▸ DOCUMENT TEXT
= = =

Important: The example converts these values by dividing by 1000 and 60/3600, implying the underlying unit is milliseconds in that runtime context. If you integrate this into production code, verify the units in your JOpt version and normalize consistently.

2) Per-route header (“Route information”)

For each route, the example prints:

  • route id (r.getRouteId()),
  • assigned resource id (r.getCurrentVisitingResource().getId()),
  • transit/productive/idle times via r.getJoinedDetailController():
    • getCurTransitTime()
    • getCurProductiveTime()
    • getCurIdleTime()
    • plus an additional “White Idle time” field (also from the joined detail controller),
  • route distance via:
    • r.getJoinedDetailController().getCurDistance(),
  • termination (return-to-home) metrics:
    • getTerminationTransitTime()
    • getTerminationTransitDistance()

Conceptually, this corresponds to what the tutorial calls:

  • route time,
  • transit time,
  • productive time,
  • idle time,
  • route distance,
  • termination time/distance.

3) Route elements (the “stop list”)

It then prints the ordered route detail items:

  • List<ILogicRouteElementDetailItem> details = result.getOrderedRouteItems(r);

and the violations (route-level and per-node), same as in the basic example.


If you want a robust implementation you can reuse across environments, the following structure works well:

Step 1 — Always persist toString() for debugging

Even if you parse the result structurally, keep a copy of the textual dump:

  • it accelerates incident triage,
  • it helps with comparing runs.

Step 2 — Extract a job summary object

Populate a DTO with:

  • total routes,
  • scheduled routes (if you use that concept),
  • total time/distance,
  • cost figure-of-merit,
  • termination totals.

This is the data your UI/dashboard typically wants “up top”.

Step 3 — Extract per-route summaries

For each route:

  • resource id,
  • working-hours index (if applicable in your scenario),
  • route start/stop (effective),
  • transit/productive/idle time,
  • distance,
  • termination metrics.

Step 4 — Extract per-stop details

From getOrderedRouteItems(r) build per-stop rows:

  • element id,
  • visiting index,
  • arrival/departure,
  • service duration,
  • travel time/distance from previous element.

This is the data you want for:

  • customer notifications,
  • driver instructions,
  • Gantt/timeline renderings.

= = =

▸ EXERCISE TASKS
1. In the text on reading JOpt route results, list the fields that Step 4 says to include in each per-stop row.
2. Resume the text on reading JOpt route results, picking up right after its final line.
The material that follows has no connection to the text on JOpt route results.

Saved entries
= = =

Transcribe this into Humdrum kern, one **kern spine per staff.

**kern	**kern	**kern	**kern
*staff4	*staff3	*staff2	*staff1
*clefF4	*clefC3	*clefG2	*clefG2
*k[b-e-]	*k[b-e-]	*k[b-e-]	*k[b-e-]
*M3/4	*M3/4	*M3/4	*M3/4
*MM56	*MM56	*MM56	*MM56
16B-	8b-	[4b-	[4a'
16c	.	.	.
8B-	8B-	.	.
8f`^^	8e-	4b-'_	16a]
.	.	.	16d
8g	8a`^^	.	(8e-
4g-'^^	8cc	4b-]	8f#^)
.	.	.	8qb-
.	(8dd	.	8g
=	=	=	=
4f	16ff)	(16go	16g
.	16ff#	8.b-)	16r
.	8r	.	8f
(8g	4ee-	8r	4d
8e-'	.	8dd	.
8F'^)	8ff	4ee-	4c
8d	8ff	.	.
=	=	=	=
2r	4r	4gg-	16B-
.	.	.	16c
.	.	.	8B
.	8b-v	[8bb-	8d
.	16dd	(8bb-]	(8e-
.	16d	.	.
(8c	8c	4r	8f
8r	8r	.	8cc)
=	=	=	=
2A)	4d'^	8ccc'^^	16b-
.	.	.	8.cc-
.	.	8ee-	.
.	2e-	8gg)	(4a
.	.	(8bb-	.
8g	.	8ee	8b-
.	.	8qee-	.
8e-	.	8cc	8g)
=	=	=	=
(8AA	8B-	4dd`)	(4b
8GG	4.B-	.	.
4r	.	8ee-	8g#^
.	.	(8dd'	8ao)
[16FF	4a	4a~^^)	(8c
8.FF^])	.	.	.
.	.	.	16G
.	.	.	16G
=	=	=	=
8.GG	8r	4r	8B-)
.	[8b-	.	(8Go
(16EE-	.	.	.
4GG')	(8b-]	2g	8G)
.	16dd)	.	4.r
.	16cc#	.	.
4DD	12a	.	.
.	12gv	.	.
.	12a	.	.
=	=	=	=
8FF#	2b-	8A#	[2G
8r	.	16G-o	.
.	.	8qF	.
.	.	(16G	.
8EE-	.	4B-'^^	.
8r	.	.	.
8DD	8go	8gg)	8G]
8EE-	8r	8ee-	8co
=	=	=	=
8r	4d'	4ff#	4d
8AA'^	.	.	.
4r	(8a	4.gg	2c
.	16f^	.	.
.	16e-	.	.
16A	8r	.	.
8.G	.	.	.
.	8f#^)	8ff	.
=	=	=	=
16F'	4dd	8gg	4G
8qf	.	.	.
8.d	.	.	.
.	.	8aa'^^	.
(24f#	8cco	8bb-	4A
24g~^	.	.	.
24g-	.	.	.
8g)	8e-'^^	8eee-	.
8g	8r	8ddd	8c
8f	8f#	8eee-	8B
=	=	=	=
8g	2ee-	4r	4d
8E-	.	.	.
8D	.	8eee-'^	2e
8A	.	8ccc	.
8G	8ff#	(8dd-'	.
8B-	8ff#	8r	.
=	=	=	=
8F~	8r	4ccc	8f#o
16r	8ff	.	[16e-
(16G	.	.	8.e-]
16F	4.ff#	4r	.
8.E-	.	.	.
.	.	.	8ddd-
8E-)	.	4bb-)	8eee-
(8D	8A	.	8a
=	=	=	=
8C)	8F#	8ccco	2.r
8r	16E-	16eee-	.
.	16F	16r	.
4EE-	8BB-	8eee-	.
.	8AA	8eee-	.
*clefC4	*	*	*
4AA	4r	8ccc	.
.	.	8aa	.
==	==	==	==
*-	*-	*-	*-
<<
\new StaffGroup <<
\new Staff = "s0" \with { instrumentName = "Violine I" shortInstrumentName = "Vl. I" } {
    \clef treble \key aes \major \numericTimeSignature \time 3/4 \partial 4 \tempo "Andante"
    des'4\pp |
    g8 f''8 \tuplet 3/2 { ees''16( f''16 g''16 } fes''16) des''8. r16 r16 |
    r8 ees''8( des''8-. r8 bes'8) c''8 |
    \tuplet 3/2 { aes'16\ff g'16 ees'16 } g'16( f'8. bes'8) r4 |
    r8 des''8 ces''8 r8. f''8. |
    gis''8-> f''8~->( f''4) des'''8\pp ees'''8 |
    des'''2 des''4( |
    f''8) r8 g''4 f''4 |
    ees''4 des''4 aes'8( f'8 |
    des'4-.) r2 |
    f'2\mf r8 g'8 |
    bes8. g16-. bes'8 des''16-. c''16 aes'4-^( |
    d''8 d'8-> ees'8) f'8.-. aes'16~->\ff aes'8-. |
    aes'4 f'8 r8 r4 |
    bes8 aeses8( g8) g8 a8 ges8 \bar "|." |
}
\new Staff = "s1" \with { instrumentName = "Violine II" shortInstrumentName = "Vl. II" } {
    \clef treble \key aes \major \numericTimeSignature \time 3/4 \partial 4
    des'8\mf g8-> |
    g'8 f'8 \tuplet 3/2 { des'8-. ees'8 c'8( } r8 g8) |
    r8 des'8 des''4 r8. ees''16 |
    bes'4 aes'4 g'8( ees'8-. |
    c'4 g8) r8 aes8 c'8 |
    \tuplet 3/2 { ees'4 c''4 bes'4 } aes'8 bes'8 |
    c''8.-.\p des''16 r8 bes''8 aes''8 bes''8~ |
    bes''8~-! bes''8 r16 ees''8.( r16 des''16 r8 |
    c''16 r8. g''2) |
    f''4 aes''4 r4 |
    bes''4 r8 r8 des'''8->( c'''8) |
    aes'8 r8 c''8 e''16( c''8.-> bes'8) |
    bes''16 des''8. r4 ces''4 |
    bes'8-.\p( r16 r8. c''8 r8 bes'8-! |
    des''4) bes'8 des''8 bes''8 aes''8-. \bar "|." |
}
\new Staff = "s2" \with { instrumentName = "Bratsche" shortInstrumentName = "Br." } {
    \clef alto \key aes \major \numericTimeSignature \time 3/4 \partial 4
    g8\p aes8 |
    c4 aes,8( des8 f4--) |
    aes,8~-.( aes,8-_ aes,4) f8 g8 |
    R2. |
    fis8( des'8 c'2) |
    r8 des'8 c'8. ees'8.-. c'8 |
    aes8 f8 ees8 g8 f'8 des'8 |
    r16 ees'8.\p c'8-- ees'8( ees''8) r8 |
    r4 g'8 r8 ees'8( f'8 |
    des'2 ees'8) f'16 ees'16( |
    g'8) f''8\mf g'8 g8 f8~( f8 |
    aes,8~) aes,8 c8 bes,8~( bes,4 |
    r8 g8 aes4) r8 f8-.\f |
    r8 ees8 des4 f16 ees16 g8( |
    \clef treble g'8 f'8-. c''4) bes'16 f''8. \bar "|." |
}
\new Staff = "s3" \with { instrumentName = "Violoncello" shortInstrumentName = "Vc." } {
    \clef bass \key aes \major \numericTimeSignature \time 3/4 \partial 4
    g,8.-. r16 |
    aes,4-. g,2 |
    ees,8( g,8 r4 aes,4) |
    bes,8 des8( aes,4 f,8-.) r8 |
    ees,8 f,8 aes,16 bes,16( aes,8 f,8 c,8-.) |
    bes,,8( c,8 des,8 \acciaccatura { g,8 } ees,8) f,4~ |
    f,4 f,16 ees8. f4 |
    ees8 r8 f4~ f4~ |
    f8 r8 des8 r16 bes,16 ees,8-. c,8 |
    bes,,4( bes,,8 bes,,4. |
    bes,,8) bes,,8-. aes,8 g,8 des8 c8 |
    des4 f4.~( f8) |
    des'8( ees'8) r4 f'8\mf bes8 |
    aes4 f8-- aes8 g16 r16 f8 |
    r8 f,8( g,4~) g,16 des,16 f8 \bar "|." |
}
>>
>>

= = =

▸ PER-TASK ANSWERS
1.
element id
visiting index
arrival/departure
service duration
travel time/distance from previous element

2.
Step 5 — Extract violations and classify them

  • route-level violations: “this route violates constraints overall”
  • node-level violations: “this stop violates constraints specifically”

Then decide how to present them:

  • as hard errors,
  • as warnings,
  • or as “exceptions requiring review”.

Practical “interesting” checks you can implement immediately

These checks produce high value with minimal work:

  1. Late arrival audit
    Print any node violations, but group them by route and sort by severity.
  2. Idle-time hotspots
    Identify routes/stops with high idle time (often caused by tight time windows).
  3. Distance vs. productive ratio
    Compare transit time vs productive time per route; this quickly reveals unbalanced planning.
  4. Termination cost control
    Watch termination distance/time; it’s an easy indicator that the last stop is far from the home base.

Common pitfalls

  • Not waiting for completion: if you run asynchronously and the JVM exits, you will never see onAsynchronousOptimizationResult(...). The examples explicitly block (get()).
  • Unit confusion: always normalize time and distance units (milliseconds vs seconds; meters vs kilometers) consistently across your report.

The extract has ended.